One of the reasons I love being a field applications engineer for NCAB Group is that I’m able to interact with a large variety of customers who have different ideas and cool products to build. I’ve noticed that our clients increasingly understand that PCBs are the key component but still have challenges communicating to their PCB suppliers what they want to build. When we receive Gerber files for an order, there are times we cringe because we’re missing pieces of information necessary to make sure the PCB is made with zero defects. As we come back to work for the New Year, here are some key factors I wish customers would consider before they send their files.
One of the main things I wish customers would recognize is the need to update their documentation to match the Gerber data. As a PCB designer finishes routing their last trace, they’re so excited to send off the board that they omit the finishing touches. We call these finishing touches the fabrication notes, or fab notes, and they’re often overlooked. Have you checked if the revision is updated? Is a part number included to help differentiate? If you have generic notes for each board, do they apply to this one? While these checks won’t necessarily hold up a factory, it is a possibility. Don’t we want to be as precise as possible when designing such a complex product? All these factors impact the overall quality.
The fab notes are also important for details like the drill table, board stackup, and dimensions. If these don’t match the Gerber files or are inconsistent, the factory will hold the board until the questions are resolved. This could waste hours or even days when a simple update can avoid this problem completely. If you have a drill table (in addition to an NC drill file), make sure to update this so that it matches the Gerber data. Your design software will update this with a click of a button, and that small action will reduce confusion and additional questions. The same goes for the board stackup file if it’s embedded into a Gerber file. The added benefit of this is when you export the Gerber as a PDF, you can easily refer to the fab notes to understand how many layers and holes your design has.
Another thing I wish our customers would consider is the materials needed to build the specific PCB. While most boards default to FR-4 material, we deal with some that have a specific material callout. This is great for understanding the customer application, but the drawback is when those materials are uncommon, it will cause increased lead times to obtain the material, or a factory will refuse to build the board altogether. This is more common with companies that have many years of experience in designing and/or building PCBs, but we also see it with engineers that are designing their first high-speed or high-Tg board.

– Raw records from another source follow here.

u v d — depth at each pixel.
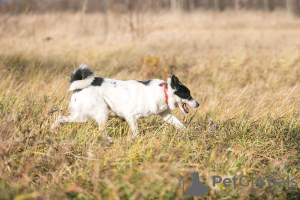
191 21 26.45
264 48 15.14
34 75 7.75
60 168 4.37
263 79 9.90
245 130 5.89
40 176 4.19
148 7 25.16
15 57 10.35
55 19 20.58
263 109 6.94
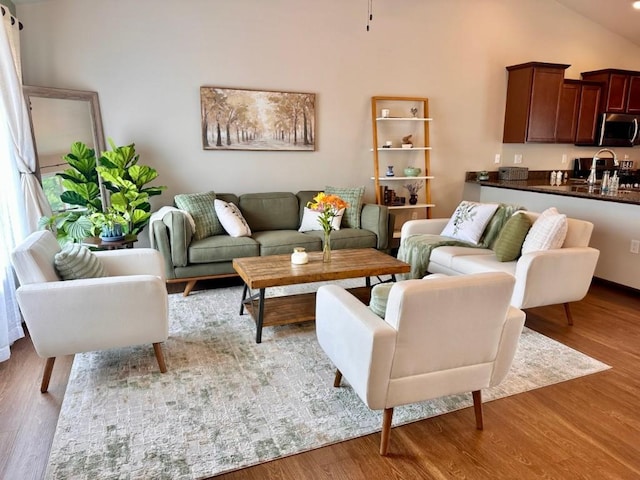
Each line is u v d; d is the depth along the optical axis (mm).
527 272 2891
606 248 4188
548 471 1802
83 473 1751
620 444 1976
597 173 6066
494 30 5414
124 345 2412
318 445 1935
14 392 2342
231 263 3861
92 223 3701
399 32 5020
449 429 2066
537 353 2826
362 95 5016
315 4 4625
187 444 1923
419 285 1689
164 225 3656
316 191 4867
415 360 1793
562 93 5434
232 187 4688
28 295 2162
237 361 2664
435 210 5664
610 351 2865
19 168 3307
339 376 2354
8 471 1773
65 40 3906
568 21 5695
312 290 3967
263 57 4539
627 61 6082
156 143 4336
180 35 4230
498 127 5723
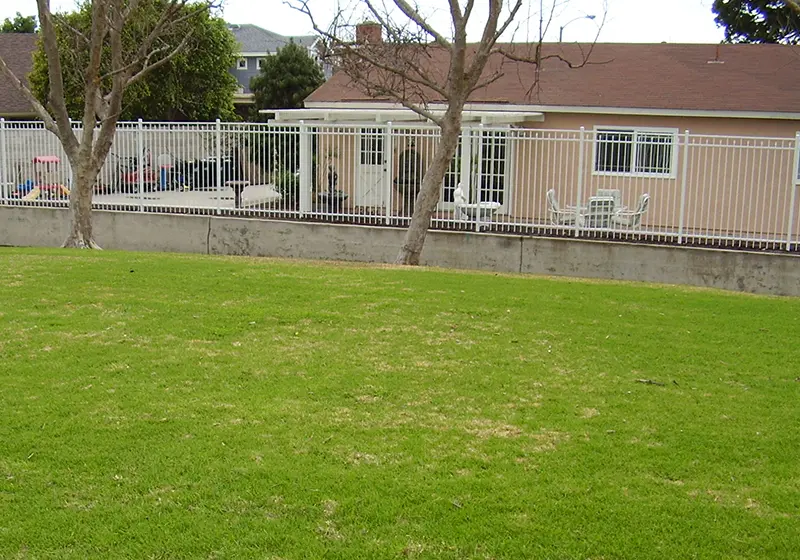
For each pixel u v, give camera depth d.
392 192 17.98
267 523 4.66
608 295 10.57
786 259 13.73
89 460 5.38
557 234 15.50
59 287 10.14
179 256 13.76
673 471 5.40
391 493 5.01
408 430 5.98
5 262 12.01
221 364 7.33
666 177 16.00
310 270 11.84
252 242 17.17
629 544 4.54
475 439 5.85
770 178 18.48
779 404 6.67
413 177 18.39
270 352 7.71
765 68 21.36
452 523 4.70
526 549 4.46
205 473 5.22
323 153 19.39
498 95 20.75
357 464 5.40
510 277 12.07
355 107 21.53
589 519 4.77
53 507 4.80
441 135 14.23
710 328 8.97
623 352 7.98
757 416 6.38
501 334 8.49
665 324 9.09
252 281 10.70
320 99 22.27
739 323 9.22
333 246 16.64
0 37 34.97
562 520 4.75
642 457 5.60
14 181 19.38
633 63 22.39
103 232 18.36
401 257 14.53
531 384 7.02
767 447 5.80
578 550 4.47
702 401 6.70
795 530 4.70
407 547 4.46
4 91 31.05
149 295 9.80
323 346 7.94
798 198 18.38
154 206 18.22
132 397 6.48
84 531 4.55
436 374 7.20
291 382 6.91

Keep in mind that the PCB manufacturing process is mostly chemical. There are so many steps that require proper chemical balances, and new laminate materials create uncertainties. If possible, indicate whether or not equivalents are acceptable. I also recommend specifying material per IPC specifications (i.e., IPC 4101-126). If a factory recommends another material and they have experience with it, you can ask for the board stackup or impedance calculations to make sure both the designer and factory feel comfortable with proposed changes.
A final thing I wish customers would do is to update their design rules. These design rules ensure the size of features like component pads, vias, and traces. They also help with spacing between different features across the entire PCB. We’re always pushed to make things smaller and closer together, but you could be setting yourself up for failure if you’re not working with a suitable factory from the beginning. To design a board that is easily manufactured, ask for the factory’s design rules. That way, the factory will know they can build a board with those specs under most conditions.
Creating a quality PCB on time with zero defects is a team effort. While there are standard specifications, there are almost always exceptions as well. Although a PCB is technical and precise, it is also a piece of art. Each one is unique and has variations to the rules. Helping your PCB supplier will save time that’s wasted clarifying information and asking additional questions. The actions I’ve mentioned should be implemented into your normal routine before releasing a board in order to obtain the best quality on time and at the lowest total cost.
Harry Kennedy is a field application engineer at NCAB Group.